Whilst Peter Jones’ recent acquisition of photography firm Jessops was heralded by some as a victory for the traditional British high street retailer, new figures released today by the Centre for Retail Research (CRR) have served as a bit of a slap in the face, for want of a better expression. In its report, entitled Retail Futures 2018, the CRR estimates that the total number of retail stores in the UK will fall by 22% over the next five years, from 281,930 today to 200,000 in 2018. Broken down, 19.9% of this decline specifically represents high street stores, with neighbourhood shops actually expected to feel a more marked impact. These will decline by 34,587 (-26.2%) as a result of – according to the CRR – the declining profitability of neighbourhood shopping in many areas, the unwillingness of multiple retailers to continue operating in small neighbourhoods and the move towards perceived lower prices and better availability of stores in town centres, retail parks and internet shopping.
Indeed, all of this also comes following the launch of the government’s Portas Pilots scheme, spearheaded by the much-lauded ‘Queen of the High Street’ Mary Portas, and aimed at turning around the fortunes of some of the country’s hardest-hit town centres. In spite of the scheme, according to the CRR, around 41% of town centres stand to lose 27,638 stores between now and 2018, with job losses expected to hit a rather unsettling 316,000. Moreover, it is anticipated that 164 major or medium-sized enterprises will enter administration, involving the loss of 22,600 stores and 140,000 employees. The CRR suggests that many of these companies will survive but at the cost of closing more than half their outlets.
So, what are the key drivers behind what the CRR is describing as “the looming retail crisis”? Well, one only has to take a look at the stats for online spend and operating costs to get a pretty solid idea. In addition to customers simply shunning the high street – their share of consumer spending has fallen from 50% in 2000 to a predicted 40.2% next year – the share of online retail sales is expected to rise from 12.7% (2012) to 21.5% by 2018 or the end of the decade. This will amount to the highest online retail share in the world and, given the number of transactions now carried out online, the CRR reports that retailers with a strong web offering now need just 70 high street stores to create a national presence compared to 250 in the mid 2000’s. Finally, although consumer spending has increased by 12% since 2006, it has been outstripped by retail operating costs (including rates) which have risen by 20%. And herein, we can see the crux of the problem.

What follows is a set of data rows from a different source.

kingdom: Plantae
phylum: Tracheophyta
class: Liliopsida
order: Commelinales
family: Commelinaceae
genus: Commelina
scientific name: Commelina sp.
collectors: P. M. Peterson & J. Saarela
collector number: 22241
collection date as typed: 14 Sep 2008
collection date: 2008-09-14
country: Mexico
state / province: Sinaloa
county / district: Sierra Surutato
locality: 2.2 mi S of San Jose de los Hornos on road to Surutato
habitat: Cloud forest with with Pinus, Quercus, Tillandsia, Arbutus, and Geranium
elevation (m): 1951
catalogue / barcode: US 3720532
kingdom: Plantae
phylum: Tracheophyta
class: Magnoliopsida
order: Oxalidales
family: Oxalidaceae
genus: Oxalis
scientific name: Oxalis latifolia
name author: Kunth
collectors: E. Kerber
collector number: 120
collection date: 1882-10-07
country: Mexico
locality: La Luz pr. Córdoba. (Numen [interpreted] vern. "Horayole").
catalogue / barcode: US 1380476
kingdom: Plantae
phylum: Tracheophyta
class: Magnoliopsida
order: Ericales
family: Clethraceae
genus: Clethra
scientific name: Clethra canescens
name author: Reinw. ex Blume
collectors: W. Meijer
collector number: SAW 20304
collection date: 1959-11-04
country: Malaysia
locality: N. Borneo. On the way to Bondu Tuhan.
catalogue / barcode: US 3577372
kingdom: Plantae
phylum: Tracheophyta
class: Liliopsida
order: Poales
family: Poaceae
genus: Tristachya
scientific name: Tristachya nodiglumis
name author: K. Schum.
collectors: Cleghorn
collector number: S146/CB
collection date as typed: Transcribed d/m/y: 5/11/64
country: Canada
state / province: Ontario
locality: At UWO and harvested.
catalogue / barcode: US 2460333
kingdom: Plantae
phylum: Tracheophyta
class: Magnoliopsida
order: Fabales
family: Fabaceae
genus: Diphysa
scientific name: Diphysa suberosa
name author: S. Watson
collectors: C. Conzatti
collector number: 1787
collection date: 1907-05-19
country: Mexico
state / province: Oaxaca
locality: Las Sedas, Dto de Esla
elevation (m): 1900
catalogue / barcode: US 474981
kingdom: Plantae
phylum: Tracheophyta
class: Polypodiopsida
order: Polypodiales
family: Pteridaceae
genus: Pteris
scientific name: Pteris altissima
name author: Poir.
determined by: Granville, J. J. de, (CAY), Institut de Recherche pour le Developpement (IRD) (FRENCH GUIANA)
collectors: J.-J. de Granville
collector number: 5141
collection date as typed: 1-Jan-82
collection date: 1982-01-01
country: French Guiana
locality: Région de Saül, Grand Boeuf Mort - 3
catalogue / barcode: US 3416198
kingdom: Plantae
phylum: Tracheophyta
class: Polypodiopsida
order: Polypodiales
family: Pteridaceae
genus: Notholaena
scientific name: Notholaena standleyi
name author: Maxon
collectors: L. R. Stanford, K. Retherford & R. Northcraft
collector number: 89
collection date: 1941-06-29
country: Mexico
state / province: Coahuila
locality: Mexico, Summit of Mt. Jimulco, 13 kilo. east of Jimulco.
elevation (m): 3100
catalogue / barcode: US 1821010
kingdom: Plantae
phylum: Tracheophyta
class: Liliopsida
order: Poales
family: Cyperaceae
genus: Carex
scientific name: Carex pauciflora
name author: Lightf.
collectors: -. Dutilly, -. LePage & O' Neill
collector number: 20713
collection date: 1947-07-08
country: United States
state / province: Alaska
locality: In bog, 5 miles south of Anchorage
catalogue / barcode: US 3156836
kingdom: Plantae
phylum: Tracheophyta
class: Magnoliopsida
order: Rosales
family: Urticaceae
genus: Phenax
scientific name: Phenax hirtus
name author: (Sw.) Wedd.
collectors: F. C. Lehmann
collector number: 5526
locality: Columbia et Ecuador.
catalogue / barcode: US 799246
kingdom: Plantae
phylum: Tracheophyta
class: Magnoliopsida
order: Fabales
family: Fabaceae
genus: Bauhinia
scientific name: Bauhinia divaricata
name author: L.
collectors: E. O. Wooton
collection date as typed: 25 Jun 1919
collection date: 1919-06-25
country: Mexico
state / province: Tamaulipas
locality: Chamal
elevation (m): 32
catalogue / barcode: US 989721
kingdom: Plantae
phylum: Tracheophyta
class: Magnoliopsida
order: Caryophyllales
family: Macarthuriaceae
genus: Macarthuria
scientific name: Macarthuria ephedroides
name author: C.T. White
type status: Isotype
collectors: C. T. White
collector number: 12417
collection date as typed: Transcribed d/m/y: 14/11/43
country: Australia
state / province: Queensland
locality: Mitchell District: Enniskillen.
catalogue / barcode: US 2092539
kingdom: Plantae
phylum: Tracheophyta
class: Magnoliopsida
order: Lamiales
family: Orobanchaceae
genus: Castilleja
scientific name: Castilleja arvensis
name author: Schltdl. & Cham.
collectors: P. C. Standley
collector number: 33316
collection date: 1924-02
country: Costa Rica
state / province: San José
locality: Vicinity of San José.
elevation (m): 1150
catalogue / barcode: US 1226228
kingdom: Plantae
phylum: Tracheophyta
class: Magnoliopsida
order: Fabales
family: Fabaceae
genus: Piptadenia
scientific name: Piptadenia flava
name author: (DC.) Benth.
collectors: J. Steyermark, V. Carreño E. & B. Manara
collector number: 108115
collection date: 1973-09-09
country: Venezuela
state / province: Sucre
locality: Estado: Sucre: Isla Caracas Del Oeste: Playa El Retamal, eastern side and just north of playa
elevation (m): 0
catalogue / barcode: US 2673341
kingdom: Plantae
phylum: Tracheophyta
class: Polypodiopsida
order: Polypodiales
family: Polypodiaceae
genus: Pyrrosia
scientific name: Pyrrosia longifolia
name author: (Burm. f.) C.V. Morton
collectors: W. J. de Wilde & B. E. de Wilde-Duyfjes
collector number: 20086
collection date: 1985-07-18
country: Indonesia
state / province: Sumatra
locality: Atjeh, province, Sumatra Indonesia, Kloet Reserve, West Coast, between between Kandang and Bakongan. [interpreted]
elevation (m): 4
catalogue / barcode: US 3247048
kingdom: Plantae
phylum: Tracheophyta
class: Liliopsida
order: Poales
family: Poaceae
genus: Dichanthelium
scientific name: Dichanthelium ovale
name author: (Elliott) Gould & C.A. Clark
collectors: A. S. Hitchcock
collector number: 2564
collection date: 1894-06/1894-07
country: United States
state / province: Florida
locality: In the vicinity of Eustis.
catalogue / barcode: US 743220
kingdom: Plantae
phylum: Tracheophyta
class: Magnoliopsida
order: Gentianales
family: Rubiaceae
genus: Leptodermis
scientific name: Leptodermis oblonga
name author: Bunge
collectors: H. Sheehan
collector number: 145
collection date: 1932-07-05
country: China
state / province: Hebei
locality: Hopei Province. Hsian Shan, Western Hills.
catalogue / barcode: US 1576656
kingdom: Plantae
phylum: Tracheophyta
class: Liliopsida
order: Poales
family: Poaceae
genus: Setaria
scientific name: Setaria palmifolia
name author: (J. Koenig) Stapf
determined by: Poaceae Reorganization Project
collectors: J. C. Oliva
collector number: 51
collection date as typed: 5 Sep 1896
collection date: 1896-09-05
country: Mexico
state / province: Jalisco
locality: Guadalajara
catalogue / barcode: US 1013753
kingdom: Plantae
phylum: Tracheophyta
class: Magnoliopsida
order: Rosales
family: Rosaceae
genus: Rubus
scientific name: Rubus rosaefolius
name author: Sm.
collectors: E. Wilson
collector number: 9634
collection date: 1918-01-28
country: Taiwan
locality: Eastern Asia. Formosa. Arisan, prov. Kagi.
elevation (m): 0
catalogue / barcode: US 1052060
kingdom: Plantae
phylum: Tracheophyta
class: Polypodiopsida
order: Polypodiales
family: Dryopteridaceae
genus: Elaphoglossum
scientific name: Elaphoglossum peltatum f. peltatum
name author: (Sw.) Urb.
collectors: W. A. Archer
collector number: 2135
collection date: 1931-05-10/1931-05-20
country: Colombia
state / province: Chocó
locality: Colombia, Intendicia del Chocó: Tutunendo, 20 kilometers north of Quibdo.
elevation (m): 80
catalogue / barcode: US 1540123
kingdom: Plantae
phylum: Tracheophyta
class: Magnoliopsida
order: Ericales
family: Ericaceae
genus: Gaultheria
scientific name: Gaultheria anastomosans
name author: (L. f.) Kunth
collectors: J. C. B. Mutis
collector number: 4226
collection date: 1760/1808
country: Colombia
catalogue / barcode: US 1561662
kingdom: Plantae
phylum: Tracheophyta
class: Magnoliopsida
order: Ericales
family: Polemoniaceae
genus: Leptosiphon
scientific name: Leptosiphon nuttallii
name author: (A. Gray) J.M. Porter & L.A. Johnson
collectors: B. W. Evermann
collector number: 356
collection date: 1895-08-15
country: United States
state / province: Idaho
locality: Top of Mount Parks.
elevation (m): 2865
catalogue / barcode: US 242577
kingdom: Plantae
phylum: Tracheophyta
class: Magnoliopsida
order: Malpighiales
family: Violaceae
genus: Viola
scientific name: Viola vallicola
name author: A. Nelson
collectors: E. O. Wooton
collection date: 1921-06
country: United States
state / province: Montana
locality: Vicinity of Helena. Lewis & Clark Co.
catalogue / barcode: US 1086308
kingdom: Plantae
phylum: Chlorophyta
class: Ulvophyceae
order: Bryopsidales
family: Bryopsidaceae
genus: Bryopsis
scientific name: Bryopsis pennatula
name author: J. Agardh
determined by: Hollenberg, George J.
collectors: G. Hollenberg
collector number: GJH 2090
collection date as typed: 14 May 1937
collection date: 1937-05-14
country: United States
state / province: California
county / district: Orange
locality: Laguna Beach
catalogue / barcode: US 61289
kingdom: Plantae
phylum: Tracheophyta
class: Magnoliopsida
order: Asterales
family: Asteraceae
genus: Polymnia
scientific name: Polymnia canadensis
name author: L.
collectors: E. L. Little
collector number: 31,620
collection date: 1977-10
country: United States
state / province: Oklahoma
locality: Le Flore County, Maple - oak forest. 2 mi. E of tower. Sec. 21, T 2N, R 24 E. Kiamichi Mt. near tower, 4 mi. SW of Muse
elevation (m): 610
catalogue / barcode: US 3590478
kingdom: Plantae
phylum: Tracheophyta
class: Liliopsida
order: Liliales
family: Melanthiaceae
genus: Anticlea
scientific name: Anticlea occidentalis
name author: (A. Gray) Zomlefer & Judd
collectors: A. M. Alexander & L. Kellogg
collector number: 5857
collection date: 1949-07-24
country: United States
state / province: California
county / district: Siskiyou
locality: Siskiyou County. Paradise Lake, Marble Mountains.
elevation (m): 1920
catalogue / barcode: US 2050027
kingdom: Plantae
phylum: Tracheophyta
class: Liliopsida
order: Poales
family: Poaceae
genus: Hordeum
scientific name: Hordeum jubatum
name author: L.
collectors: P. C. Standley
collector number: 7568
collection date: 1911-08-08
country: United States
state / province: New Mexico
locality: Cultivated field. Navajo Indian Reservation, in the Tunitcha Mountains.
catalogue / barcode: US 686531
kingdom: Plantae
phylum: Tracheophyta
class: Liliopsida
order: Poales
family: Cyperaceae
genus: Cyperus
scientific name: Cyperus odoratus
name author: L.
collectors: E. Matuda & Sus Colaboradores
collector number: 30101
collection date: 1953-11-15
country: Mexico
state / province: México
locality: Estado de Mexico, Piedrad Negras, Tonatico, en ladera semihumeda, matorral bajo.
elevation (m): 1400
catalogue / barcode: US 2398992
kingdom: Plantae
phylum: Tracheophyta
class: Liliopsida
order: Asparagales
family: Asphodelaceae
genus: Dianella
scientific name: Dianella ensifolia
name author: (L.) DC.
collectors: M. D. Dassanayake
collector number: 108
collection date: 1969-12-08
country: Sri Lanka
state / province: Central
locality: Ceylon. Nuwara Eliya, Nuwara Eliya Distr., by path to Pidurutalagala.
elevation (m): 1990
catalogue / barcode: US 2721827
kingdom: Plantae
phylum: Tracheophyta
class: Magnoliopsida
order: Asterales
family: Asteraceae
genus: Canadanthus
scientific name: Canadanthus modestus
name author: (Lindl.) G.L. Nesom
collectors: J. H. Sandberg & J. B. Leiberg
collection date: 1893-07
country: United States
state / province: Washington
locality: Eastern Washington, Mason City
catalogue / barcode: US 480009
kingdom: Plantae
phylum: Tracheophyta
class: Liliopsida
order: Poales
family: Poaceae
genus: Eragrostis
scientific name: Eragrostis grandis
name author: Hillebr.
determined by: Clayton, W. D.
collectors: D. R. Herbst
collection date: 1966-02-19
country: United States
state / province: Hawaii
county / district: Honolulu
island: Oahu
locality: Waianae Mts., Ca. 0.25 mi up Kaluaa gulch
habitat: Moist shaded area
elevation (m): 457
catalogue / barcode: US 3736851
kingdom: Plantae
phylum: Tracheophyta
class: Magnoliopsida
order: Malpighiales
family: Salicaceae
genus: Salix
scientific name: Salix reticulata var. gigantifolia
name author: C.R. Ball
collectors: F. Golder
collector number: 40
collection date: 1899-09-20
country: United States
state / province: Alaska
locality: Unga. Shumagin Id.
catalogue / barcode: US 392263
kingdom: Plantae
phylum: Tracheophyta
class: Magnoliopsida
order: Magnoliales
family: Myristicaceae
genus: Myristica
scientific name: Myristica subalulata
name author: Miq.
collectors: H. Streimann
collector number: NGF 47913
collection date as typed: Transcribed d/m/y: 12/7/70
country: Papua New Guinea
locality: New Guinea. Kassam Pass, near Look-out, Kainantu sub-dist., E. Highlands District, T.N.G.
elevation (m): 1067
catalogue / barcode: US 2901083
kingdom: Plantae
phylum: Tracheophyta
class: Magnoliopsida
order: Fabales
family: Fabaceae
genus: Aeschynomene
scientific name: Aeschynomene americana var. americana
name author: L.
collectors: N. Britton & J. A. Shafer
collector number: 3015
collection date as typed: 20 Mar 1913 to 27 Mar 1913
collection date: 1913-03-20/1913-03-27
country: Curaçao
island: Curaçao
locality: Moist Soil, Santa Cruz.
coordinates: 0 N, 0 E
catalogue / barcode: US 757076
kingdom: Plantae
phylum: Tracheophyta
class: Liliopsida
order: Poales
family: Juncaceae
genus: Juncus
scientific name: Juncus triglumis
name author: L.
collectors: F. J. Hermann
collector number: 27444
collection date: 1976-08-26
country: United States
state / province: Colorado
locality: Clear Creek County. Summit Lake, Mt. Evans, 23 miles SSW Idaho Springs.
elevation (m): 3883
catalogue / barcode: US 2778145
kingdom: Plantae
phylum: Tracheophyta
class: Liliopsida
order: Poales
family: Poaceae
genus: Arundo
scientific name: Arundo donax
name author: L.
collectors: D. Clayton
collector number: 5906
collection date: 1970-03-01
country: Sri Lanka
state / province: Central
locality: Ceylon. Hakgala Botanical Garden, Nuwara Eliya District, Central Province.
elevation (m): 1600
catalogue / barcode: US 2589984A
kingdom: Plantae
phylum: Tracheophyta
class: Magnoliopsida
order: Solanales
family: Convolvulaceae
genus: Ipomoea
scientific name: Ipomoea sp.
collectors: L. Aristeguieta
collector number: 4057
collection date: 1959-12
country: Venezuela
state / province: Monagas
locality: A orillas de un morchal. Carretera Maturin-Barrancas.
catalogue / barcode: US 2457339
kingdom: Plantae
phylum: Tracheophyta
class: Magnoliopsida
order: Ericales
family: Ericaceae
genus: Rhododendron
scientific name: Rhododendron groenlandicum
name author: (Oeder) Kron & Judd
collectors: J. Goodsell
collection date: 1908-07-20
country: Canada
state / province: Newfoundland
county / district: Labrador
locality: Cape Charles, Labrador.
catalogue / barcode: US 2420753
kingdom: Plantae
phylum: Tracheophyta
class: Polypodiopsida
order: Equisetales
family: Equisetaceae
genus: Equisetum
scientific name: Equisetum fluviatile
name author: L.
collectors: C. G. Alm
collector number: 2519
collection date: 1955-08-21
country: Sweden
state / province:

Further stats reveal that store vacancy rates across the UK have increased from 5.4% in December 2008 to 14.1% in March 2013 (according to the Local Data Company), a rise of 161%. The CRR believes that without intervention, the vacancy rate could rise yet further, perhaps above 20%. And on the online front, whilst 3.7% of food sales may currently be made on the web – compared to 19.2% of non-food sales – the CRR expects all four main grocers to develop their food online offers to such an extent that the share should could rise to 9.5% by 2018.
And what therefore is the CRR recommending as a means to revitalise our struggling high streets? Perhaps unsurprisingly, a rather sizeable injection of capital is top of the agenda. It believes that a £320m pump-priming fund will help turn failing and empty shops into good residential accommodation, create more service/entertainment/leisure outlets, and/or provide offices, doctor’s surgeries, classrooms/meeting rooms or other facilities for which there may be a local demand.
It appears then that we will have to get used to a very different-looking high street in the future. However, we are sure this is something our budding start-ups and aspiring entrepreneurs have clocked on to already, and we hope and anticipate that will play a positive part in its regeneration going forward.